Five-year-old Cannon Hinnant will never have the chance to grow up. He will never even have the chance to go into kindergarten. Cannon’s life was cut tragically short because someone five times his age came up to him with a gun and shot him in the back of the head.
An adult killing a child with such disregard for life—people should be angry. People should be outraged. Who in their right mind would find executing someone so innocent to be acceptable? America doesn’t condone the execution of children—that would make us a third-world country.
People also showed anger and outrage when George Floyd’s life was cut tragically short in May. The thought of a police officer exerting his power over someone weaker is disturbing. The act is despicable.
The strong overpowering the weak. That is where the tragic deaths of Cannon Hinnant and George Floyd show similarity.
Black vs. white. That is where some people believe the deaths are also similar, albeit with a flipping of the script. Instead of a black life being snuffed out at the hands a white person like the George Floyd case, Cannon Hinnant was a white life taken by a black person. Some folks are convinced that the two cases are the same—racially motivated murder—and that’s the reason we should come forward with righteous fury.
It’s not, though. That’s an easy cop-out. We use race as a justification for our outrage when we really sympathize with the underdog, the weakling. We’re very good at getting angry at the injustices in the world, but like a drunken redneck at a shooting range, we often miss the mark on what angers us.
When you look at the Black Lives Matter movement, you see a bunch of people angry at injustice. George Floyd is just the latest face of that injustice. Breonna Taylor, Ahmaud Arbery—if you go far enough back, you’ve got Trayvon Martin. The members are angry about their black brethren being killed, but if you look carefully at each of those cases, their common thread is a strong person destroying a weaker prey.
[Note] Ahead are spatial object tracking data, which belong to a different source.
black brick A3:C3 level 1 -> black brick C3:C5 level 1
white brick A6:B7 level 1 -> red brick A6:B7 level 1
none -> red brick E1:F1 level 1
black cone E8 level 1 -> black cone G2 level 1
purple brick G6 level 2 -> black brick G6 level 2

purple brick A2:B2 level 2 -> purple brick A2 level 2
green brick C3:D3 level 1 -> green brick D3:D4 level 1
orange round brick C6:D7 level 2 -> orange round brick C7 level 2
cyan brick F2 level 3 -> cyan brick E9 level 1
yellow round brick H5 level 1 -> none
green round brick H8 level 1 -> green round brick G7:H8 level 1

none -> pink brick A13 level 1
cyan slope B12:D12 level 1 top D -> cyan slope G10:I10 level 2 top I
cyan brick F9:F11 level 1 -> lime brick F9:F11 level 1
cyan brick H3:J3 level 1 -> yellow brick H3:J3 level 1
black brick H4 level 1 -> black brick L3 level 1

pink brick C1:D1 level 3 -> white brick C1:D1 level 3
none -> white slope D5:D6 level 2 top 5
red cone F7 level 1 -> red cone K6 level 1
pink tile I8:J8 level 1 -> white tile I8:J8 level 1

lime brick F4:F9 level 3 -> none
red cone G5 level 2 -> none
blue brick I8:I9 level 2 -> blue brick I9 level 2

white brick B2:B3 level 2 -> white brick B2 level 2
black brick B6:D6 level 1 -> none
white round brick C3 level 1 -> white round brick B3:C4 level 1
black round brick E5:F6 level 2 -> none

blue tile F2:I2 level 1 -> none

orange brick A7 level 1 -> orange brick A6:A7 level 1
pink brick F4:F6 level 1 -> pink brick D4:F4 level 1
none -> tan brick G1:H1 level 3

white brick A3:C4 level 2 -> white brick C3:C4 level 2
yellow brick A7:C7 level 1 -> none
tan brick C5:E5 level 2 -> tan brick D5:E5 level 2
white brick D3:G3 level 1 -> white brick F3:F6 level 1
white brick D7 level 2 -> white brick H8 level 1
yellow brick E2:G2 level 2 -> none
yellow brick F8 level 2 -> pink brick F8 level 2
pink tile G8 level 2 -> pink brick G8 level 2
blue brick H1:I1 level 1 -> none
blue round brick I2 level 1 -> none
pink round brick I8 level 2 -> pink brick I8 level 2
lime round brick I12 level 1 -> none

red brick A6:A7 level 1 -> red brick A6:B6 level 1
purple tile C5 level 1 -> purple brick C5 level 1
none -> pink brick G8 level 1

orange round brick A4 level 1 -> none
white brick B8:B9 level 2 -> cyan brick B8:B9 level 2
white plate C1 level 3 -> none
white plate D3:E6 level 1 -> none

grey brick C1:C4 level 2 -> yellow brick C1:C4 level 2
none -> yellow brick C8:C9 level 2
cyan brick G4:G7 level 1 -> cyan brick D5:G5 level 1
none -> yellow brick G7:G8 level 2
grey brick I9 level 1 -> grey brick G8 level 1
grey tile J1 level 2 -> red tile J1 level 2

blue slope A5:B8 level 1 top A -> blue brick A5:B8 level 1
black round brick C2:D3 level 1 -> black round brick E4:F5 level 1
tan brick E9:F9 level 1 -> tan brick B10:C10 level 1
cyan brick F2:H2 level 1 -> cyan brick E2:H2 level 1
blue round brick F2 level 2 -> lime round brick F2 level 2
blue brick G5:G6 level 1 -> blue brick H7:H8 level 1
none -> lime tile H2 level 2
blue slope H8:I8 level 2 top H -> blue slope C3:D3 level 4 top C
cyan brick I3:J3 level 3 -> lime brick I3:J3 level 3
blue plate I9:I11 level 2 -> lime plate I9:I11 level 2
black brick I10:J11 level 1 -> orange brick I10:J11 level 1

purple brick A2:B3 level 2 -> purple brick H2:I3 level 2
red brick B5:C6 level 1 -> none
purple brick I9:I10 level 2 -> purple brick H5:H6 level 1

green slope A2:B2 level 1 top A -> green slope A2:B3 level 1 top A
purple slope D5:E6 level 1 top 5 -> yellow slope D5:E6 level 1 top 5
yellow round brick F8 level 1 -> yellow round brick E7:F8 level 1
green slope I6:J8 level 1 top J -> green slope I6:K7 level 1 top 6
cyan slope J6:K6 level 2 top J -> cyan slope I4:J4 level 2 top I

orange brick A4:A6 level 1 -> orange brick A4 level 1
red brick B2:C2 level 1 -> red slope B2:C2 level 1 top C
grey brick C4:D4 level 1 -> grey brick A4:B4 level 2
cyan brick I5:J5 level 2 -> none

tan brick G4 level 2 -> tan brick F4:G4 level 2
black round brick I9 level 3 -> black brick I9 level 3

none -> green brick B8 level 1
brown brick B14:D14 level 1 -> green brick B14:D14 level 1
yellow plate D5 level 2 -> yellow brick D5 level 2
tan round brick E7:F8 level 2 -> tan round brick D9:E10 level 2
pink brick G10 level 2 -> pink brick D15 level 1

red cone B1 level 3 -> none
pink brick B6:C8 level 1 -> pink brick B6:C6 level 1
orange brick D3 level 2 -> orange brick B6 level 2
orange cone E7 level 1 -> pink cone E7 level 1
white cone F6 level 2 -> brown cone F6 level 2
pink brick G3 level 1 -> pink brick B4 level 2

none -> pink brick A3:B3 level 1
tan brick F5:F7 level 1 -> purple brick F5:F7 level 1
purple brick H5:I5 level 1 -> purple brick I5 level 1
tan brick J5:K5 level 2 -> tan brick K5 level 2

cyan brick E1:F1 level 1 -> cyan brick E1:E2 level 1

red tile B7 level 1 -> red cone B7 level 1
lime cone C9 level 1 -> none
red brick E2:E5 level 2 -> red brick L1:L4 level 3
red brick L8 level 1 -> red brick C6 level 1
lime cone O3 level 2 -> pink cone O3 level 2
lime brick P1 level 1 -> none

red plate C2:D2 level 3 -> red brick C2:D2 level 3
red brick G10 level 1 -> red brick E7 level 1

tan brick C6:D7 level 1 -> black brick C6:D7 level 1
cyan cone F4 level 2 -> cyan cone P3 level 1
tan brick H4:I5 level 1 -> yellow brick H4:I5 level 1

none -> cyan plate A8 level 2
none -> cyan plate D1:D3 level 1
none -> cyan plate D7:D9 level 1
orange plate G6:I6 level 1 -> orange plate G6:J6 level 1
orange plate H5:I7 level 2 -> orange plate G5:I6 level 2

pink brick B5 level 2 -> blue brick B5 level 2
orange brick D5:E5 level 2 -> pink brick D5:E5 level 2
That’s what makes us so furious about Cannon being dead. The worst thing a 5-year-old can do is destroy a wall with the deadly weapon of crayons. The boy wasn’t a threat to anyone. Folks on Facebook have been making Cannon’s death about racism, but the core issue is power—who has it and who doesn’t.
This is why all lives matter. When it comes right down to it, not all black people are innocent, and not all white people are evil, sadistic and drunk on power. Anyone can be a victim in the wrong circumstance, and anyone can be a predator.
We can be angry about racism and vow to stop it, but it’s not the end-all, be-all of the overall problem. George Floyd could have died at the hands of black officers, and Cannon Hinnant could have been shot in the head by a white man. Those acts would still be just as wrong, but race would not be a factor. The power is where our focus and our ire should be, not the skin color of the person wielding the power.
Protests and marches should continue regarding George Floyd’s death, because America still has a problem with oppression. We should also be taking to the streets to express our anger about Cannon Hinnant’s death, as it should never be acceptable to harm a child. Without focus and aiming in the right place, however, the problems we hope to eradicate will continue to flourish and find new victims.
We have every right to be angry at the abuse of power—but let’s not get it twisted.